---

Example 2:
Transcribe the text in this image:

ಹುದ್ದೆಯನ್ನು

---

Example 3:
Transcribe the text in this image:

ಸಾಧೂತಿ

════════════════

**EXERCISE OBJECTIVE**
All of the records are to be reproduced exactly as they were given.

**REPLY TO THE TASK**
---

Example 2:
Transcribe the text in this image:

ಹುದ್ದೆಯನ್ನು

---

Example 3:
Transcribe the text in this image:

ಸಾಧೂತಿ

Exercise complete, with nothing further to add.